CARTELS ET FIXATION DE PRIX : GARE AUX RECOURS COLLECTIFS!
Me Emmanuelle Rolland, associée du cabinet Borden Ladner Gervais
Pour la première fois, la Cour suprême du Canada a permis l’exercice de recours collectifs intentés par des acheteurs indirects contre des défendeurs contrevenant à la Loi sur la concurrence. Si les consommateurs crient victoire contre Goliath, plusieurs appréhendent déjà le cauchemar juridique que ce type de recours peut entraîner. Une chose est certaine, toute entreprise qui participe à la fixation du prix d’un bien vendu au Canada s’expose à un recours collectif.
Le 31 octobre 2013, la Cour suprême du Canada a rendu une trilogie d’arrêts avalisant, pour tous les canadiens, les recours collectifs intentés par des acheteurs indirects contre des défendeurs contrevenant à la Loi sur la concurrence. L’arrêt Infineon[1] en provenance du Québec, traite de la fixation du prix d’une puce de mémoire dynamique (DRAM). La DRAM est utilisée dans une grande variété d’appareils électroniques, tels les ordinateurs personnels, caméras et les téléphones cellulaires et intelligents.
Dans Infineon, les manufacturières de DRAM avaient reconnu avoir comploté pour gonfler le prix de leur produit aux États-Unis et en Europe et payé des amendes s’élevant à plusieurs milliards de dollars. Suite à cela, des acheteurs directs (des fabricants d’appareils électroniques qui incorporent la DRAM dans leur produit) et des acheteurs indirects (des consommateurs qui achètent les appareils électroniques équipés de DRAM) du Québec ont déposé une requête en autorisation d’exercer un recours collectif pour réclamer la portion artificiellement gonflée du prix payé pour la DRAM.
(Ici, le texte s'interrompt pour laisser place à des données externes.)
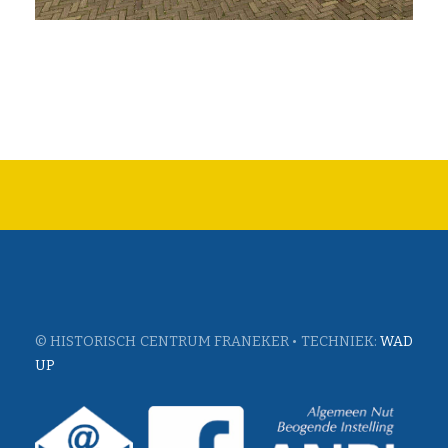
© HISTORISCH CENTRUM FRANEKER • TECHNIEK:
WAD
UP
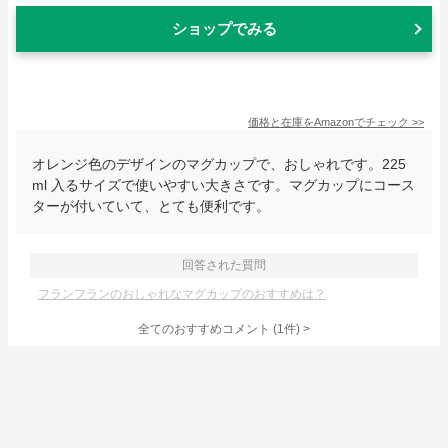
ショップでみる
価格と在庫を
Amazon
でチェック
>>
オレンジ色のデザインのマグカップで、おしゃれです。225
ml 入るサイズで使いやすい大きさです。マグカップにコース
ターが付いていて、とても便利です。
回答された質問
フランフランのおしゃれなマグカップのおすすめは？
全てのおすすめコメント
(
1
件)
>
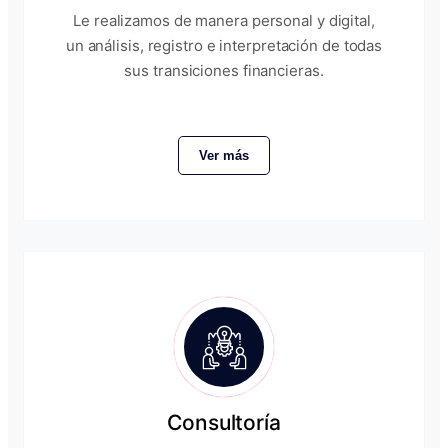
Le realizamos de manera personal y digital,
un análisis, registro e interpretación de todas
sus transiciones financieras.
Ver más
Consultoría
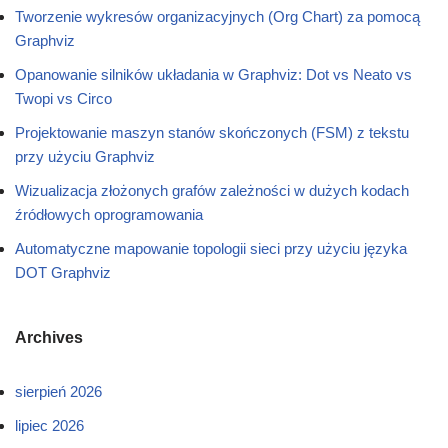
Tworzenie wykresów organizacyjnych (Org Chart) za pomocą
Graphviz
Opanowanie silników układania w Graphviz: Dot vs Neato vs
Twopi vs Circo
Projektowanie maszyn stanów skończonych (FSM) z tekstu
przy użyciu Graphviz
Wizualizacja złożonych grafów zależności w dużych kodach
źródłowych oprogramowania
Automatyczne mapowanie topologii sieci przy użyciu języka
DOT Graphviz
Archives
sierpień 2026
lipiec 2026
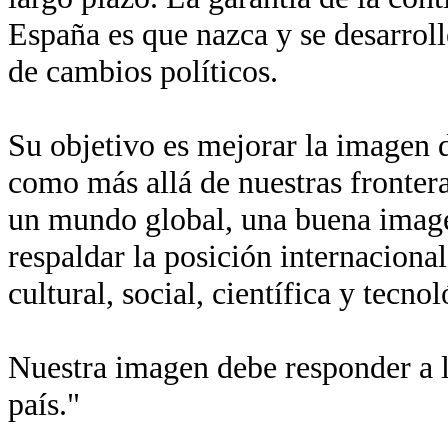
España es que nazca y se desarroll
de cambios políticos.
Su objetivo es mejorar la imagen de
como más allá de nuestras fronter
un mundo global, una buena imagen
respaldar la posición internaciona
cultural, social, científica y tecn
Nuestra imagen debe responder a l
país."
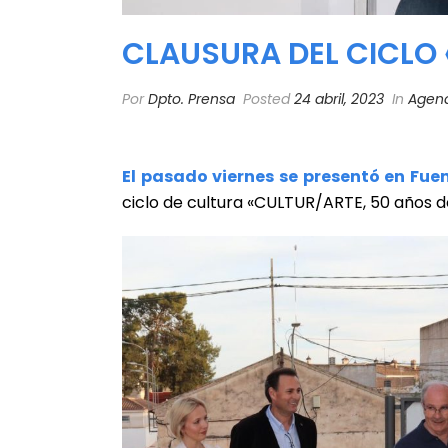
CLAUSURA DEL CICLO
Por
Dpto. Prensa
Posted
24 abril, 2023
In
Agend
El pasado viernes se presentó en Fue
ciclo de cultura «CULTUR/ARTE, 50 años d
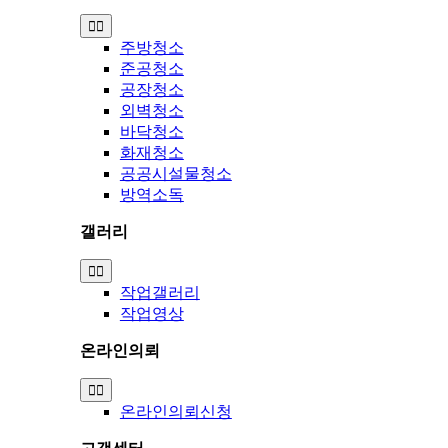
Toggle
Navigation
주방청소
준공청소
공장청소
외벽청소
바닥청소
화재청소
공공시설물청소
방역소독
갤러리
Toggle
Navigation
작업갤러리
작업영상
온라인의뢰
Toggle
Navigation
온라인의뢰신청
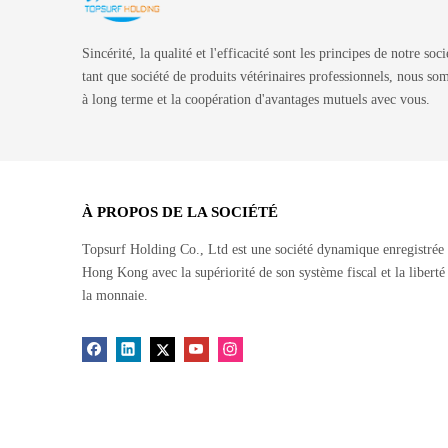
Sincérité, la qualité et l'efficacité sont les principes de notre soc
tant que société de produits vétérinaires professionnels, nous s
à long terme et la coopération d'avantages mutuels avec vous.
À PROPOS DE LA SOCIÉTÉ
Topsurf Holding Co., Ltd est une société dynamique enregistrée
Hong Kong avec la supériorité de son système fiscal et la liberté
la monnaie.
Au Québec, le recours collectif procède en trois étapes : (1) l’autorisation, où le tribunal détermine si le recours proposé rempli un certain nombre de critères pour pouvoir aller de l’avant comme recours collectif ; (2) le mérite, où le sort du recours collectif sera déterminé, et (3) l’adjudication des réclamations, où le tribunal décide de quelle façon les réclamations des membres du groupe seront liquidées. L’arrêt Infineon s’inscrit à l’étape de l’autorisation et aucune décision sur le mérite du recours n’a été rendue.
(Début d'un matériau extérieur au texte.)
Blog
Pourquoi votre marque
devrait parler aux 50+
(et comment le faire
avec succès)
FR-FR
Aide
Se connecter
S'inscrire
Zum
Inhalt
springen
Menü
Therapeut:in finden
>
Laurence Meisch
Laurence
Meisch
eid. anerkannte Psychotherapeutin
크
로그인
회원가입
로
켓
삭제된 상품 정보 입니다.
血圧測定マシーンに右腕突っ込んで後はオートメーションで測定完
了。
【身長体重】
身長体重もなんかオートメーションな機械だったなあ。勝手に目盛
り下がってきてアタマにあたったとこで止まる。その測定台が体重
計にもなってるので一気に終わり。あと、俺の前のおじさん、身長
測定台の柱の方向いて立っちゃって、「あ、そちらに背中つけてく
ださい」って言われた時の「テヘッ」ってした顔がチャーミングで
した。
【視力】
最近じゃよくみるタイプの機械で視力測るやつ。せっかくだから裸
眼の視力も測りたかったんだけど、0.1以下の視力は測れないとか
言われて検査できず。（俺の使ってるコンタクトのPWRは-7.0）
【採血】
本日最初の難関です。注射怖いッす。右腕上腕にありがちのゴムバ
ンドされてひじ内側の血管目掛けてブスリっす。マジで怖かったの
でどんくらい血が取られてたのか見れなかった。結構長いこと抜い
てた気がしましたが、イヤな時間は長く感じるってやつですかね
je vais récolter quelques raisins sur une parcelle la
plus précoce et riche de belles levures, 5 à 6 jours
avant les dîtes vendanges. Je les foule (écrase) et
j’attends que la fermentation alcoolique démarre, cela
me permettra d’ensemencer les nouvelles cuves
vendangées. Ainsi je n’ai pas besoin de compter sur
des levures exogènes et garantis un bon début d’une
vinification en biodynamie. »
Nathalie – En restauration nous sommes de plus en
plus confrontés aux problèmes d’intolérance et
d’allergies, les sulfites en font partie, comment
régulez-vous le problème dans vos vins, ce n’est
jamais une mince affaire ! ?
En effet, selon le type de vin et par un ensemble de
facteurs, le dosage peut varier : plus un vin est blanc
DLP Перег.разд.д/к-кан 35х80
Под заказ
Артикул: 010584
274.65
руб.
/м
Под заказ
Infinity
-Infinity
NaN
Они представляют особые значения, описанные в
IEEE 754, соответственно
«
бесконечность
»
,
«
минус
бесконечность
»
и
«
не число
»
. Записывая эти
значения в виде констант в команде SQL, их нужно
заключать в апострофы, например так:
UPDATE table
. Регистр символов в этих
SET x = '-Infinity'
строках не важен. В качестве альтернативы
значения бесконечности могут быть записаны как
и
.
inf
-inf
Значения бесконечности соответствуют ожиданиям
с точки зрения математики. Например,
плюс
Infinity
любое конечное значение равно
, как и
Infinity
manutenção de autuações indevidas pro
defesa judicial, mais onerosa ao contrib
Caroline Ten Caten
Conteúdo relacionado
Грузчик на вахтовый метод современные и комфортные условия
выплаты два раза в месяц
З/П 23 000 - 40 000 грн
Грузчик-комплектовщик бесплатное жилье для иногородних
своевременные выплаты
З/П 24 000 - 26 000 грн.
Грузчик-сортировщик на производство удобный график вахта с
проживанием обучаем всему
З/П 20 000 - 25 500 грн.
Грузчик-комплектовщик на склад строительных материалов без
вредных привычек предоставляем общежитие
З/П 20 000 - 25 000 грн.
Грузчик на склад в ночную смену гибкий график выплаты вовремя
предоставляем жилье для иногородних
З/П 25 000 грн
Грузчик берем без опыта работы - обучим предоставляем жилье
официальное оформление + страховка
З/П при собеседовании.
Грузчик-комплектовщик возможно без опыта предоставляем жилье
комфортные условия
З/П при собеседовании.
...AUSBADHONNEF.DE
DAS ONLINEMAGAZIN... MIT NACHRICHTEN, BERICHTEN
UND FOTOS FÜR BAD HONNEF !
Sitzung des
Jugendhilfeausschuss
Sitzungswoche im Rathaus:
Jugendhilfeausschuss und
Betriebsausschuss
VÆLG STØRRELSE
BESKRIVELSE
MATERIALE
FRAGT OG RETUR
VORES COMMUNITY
Traditionnellement, seuls les recours intentés par des acheteurs directs avaient été autorisés : des consommateurs qui ont acheté de l’essence de stations-service d’une région donnée où on aurait comploté pour en fixer le prix, par exemple. Mais jamais un recours collectif tant au nom d’acheteurs directs qu’au nom d’acheteurs indirects n’avait été autorisé.
Comme c’est le cas aux États-Unis au niveau fédéral, on prenait pour acquis que les risques de double-indemnisation et de conflits d’intérêts militaient en faveur du rejet de l’autorisation de ce type de recours. En effet, le groupe d’acheteurs directs et le groupe d’acheteurs indirects réclament tous deux le remboursement du prix gonflé de la DRAM. Les défendeurs s’exposent ainsi à un risque de double indemnisation, c’est-à-dire à payer davantage que le préjudice qu’ils ont causé, ce qui est prohibé par notre droit civil. De plus, les acheteurs directs auront avantage à nier avoir transféré le prix gonflé de la DRAM aux acheteurs indirects, alors que ces derniers prétendront en avoir payé le prix gonflé pour obtenir indemnisation.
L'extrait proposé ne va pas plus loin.